* 与えられた文章:
══════════════════════════════
損害となるのは具体的には、治療費、通院費、治療期間中働けなかった期間の休業損害、精神的苦痛による慰謝料などです。後遺症が残ればさらに膨らみます。これらは自動車交通事故の場合と同様です。
このうち休業損害は、運送業の申告所得が基準となります。その際、ご主人が実質的な生活費を事業上の経費として控除していれば、申告所得に生活費を加算して年間収入を計算し、休業期間日数分を算出することになります。申告していない場合には、事故前の年間の売上金額から経費を控除して所得を推計することになると思います。こうした資料がまったくない場合は、同年代の平均賃金を参考に算定するとよいでしょう。
慰謝料は、治療期間・入通院日数などで決まります。日本弁護士連合会の交通事故相談センターで相談すると妥当な算定が期待できます。また同センターに加害者との示談交渉の斡旋を依頼することもできますが、加害者が応じない場合、賠償を受けるためには裁判や調停で請求するしかありません。
この事故は道交法違反だけでなく、過失運転致傷罪にも該当する刑事事件です。加害者がゴネて誠意を見せない場合、警察に事情を説明し、厳罰処分を求めてもよいでしょう。もし事故時点で警察へ通報していなければ、いまからでも事故届を出して捜査を要請することもできます。
なお、加害者が自家用自動車保険などで個人賠償責任補償特約を付けていれば、ご主人への賠償金の支払い原資に使える場合があります。加害者に確認を促してもよいでしょう。
══════════════════════════════
* 与えられた行:

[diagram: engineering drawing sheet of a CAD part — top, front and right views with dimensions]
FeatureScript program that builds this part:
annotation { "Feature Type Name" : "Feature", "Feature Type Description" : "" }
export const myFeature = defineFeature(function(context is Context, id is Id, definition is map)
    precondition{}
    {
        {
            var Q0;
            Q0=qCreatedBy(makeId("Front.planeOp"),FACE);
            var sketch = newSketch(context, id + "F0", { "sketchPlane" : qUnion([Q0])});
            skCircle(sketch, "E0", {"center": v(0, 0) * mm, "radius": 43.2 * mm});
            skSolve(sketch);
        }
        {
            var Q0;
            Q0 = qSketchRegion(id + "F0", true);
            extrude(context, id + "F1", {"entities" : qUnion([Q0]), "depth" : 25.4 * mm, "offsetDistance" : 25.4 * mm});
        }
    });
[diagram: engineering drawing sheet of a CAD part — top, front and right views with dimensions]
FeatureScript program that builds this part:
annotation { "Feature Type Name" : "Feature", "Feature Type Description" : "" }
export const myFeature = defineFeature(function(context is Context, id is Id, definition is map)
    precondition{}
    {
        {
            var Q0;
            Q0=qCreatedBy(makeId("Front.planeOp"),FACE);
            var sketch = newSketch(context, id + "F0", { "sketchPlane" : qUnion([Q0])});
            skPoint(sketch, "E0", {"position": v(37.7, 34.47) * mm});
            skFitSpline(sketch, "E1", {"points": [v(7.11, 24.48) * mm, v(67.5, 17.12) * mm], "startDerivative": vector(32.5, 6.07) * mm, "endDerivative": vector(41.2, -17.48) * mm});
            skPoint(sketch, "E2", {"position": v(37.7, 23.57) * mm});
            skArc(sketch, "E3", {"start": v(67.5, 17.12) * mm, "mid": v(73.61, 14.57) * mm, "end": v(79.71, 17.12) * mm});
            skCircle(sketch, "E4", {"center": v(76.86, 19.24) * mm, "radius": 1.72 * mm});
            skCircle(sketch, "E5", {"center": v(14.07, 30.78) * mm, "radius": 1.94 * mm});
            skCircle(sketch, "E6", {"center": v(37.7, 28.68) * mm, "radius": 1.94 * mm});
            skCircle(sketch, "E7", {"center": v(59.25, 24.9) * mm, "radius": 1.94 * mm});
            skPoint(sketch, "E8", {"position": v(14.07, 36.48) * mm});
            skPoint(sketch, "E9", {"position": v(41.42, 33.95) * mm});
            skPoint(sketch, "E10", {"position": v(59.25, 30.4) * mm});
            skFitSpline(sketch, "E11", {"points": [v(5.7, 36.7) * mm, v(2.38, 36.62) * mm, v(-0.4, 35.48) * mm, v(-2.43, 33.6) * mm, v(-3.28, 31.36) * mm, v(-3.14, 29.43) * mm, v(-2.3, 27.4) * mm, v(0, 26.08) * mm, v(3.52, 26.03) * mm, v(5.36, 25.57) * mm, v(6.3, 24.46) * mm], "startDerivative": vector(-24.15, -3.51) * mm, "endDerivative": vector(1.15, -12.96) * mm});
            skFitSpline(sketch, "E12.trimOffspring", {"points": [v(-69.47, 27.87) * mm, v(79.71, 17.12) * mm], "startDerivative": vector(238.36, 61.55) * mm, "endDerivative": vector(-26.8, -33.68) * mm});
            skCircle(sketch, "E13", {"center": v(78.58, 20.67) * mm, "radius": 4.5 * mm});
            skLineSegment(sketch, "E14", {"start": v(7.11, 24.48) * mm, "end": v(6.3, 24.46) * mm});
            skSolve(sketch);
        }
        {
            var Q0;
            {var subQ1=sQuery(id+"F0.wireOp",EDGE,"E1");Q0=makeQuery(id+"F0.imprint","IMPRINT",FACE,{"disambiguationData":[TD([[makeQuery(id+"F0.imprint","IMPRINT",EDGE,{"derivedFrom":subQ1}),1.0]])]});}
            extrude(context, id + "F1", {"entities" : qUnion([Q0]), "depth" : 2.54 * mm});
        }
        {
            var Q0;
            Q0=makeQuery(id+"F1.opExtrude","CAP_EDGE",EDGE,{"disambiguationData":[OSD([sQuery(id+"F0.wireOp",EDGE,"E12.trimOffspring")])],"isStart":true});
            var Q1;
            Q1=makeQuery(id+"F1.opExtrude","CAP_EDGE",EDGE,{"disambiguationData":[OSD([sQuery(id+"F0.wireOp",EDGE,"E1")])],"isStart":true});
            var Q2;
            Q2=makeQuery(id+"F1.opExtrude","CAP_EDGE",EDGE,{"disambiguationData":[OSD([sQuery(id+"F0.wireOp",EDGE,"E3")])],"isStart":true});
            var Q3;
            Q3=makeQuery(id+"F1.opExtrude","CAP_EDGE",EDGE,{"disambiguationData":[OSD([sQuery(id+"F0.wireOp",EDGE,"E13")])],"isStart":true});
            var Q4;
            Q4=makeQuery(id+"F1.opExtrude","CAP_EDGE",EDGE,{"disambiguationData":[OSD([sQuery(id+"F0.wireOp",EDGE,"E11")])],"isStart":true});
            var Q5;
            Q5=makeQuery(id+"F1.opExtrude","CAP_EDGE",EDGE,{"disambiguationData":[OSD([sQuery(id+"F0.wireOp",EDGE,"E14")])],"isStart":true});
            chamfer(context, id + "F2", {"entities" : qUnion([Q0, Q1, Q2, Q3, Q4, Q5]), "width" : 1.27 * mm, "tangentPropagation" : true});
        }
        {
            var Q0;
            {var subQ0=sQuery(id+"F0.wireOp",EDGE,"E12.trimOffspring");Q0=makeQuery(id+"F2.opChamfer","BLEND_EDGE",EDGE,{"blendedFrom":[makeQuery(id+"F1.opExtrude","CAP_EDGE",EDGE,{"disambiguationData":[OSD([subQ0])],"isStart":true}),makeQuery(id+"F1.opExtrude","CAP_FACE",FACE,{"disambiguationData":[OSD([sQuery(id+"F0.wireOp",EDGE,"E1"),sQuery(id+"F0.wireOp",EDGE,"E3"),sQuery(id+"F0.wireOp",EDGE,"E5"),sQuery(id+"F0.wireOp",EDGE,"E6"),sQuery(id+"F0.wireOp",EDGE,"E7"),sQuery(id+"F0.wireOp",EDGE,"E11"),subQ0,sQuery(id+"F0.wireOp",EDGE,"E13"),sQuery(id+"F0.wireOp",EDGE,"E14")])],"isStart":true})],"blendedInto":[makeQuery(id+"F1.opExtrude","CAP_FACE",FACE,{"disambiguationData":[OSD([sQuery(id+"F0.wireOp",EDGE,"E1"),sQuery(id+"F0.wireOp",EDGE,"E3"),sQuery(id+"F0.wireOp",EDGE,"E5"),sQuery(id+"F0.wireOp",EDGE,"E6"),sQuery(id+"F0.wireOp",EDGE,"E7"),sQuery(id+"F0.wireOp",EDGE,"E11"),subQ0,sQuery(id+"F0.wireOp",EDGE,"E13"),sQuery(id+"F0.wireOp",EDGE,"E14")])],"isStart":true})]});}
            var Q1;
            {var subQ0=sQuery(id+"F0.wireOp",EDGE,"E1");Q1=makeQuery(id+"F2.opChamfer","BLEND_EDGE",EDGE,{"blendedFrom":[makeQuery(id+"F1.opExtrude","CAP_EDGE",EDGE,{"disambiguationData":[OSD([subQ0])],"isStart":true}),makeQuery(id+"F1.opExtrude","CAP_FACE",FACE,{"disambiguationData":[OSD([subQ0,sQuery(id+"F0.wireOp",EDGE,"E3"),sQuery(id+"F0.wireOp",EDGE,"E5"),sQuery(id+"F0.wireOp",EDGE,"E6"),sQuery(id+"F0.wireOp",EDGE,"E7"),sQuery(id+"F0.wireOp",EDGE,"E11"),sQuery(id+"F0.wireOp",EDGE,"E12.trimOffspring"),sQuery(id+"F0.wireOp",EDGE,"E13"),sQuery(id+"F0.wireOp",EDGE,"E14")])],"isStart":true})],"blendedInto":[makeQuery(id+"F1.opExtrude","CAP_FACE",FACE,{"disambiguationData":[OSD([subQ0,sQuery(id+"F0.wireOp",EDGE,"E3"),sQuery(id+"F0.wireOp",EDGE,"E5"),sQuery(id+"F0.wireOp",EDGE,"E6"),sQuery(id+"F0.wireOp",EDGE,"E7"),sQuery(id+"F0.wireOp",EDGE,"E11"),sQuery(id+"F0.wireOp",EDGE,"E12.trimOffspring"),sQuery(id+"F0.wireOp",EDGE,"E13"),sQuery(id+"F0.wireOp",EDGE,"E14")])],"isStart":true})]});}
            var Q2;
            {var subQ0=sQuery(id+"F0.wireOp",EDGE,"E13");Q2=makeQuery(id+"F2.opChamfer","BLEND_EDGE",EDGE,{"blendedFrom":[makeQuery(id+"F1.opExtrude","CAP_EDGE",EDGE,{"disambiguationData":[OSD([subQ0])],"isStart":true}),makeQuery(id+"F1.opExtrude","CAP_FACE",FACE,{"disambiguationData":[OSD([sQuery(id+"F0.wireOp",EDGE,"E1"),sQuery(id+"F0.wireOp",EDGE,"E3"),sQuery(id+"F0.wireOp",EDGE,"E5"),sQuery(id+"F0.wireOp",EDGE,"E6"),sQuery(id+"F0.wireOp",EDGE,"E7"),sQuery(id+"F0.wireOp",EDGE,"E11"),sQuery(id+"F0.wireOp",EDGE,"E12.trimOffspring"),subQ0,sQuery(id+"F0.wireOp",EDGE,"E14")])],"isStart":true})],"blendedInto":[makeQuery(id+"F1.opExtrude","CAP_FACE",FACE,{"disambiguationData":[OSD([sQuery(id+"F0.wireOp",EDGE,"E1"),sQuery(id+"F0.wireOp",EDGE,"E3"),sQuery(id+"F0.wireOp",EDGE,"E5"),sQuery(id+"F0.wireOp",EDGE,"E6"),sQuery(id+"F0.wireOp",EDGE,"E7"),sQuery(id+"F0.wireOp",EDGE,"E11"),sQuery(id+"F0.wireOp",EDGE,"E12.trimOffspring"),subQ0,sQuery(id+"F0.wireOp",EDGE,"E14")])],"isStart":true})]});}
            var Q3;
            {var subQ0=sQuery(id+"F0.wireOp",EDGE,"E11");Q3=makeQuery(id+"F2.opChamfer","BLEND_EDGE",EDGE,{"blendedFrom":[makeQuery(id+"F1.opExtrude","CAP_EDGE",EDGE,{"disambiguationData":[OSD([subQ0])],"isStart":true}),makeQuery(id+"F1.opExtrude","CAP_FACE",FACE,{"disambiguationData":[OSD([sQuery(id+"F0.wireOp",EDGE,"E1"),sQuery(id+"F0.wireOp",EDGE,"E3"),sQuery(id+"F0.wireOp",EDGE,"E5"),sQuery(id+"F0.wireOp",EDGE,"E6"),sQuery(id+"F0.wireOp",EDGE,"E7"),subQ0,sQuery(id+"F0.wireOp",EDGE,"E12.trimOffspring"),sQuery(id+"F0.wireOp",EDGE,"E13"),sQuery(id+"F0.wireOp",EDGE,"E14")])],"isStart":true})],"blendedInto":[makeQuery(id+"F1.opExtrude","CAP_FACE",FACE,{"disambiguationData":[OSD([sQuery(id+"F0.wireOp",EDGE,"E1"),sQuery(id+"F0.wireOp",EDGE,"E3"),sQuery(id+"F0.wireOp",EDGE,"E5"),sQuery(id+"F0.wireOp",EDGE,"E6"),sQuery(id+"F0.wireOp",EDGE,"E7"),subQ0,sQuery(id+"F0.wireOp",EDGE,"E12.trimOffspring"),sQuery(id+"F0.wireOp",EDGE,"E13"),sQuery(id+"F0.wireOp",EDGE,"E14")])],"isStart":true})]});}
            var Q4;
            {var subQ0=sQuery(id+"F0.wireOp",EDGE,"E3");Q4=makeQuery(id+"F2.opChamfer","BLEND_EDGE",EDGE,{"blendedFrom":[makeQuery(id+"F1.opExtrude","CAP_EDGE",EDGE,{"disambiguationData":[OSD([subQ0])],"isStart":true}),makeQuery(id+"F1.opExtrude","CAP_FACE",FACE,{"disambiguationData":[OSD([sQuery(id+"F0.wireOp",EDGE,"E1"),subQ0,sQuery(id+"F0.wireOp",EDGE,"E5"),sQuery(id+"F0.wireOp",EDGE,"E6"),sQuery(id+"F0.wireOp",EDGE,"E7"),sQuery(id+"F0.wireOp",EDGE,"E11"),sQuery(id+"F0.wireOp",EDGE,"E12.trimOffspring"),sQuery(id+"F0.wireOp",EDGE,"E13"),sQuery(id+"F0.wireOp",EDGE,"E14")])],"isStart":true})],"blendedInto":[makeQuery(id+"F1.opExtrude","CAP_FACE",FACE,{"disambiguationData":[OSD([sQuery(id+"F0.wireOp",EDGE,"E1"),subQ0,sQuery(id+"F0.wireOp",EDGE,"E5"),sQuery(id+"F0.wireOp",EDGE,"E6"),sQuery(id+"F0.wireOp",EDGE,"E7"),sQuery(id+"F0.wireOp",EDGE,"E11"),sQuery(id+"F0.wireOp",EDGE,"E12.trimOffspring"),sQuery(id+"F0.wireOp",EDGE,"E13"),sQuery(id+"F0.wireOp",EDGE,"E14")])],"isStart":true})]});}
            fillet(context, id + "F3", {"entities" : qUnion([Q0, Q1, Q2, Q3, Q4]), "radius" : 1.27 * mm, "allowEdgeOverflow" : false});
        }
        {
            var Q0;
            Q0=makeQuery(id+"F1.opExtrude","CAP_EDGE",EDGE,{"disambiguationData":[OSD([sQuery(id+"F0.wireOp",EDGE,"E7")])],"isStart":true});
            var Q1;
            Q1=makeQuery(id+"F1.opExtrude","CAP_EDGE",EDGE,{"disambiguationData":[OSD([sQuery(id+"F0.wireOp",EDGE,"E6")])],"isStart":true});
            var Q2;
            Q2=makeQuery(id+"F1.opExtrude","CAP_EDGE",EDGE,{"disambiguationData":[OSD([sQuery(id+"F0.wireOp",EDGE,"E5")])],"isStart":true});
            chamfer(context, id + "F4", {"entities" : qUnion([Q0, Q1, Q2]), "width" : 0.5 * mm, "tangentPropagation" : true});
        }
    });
══════════════════════════════
* 課題の目的:
与えられた文章で、損害として具体的に挙げられている項目をすべて書き出すこと。

* この課題の解答:
治療費、通院費、治療期間中働けなかった期間の休業損害、精神的苦痛による慰謝料の四つである。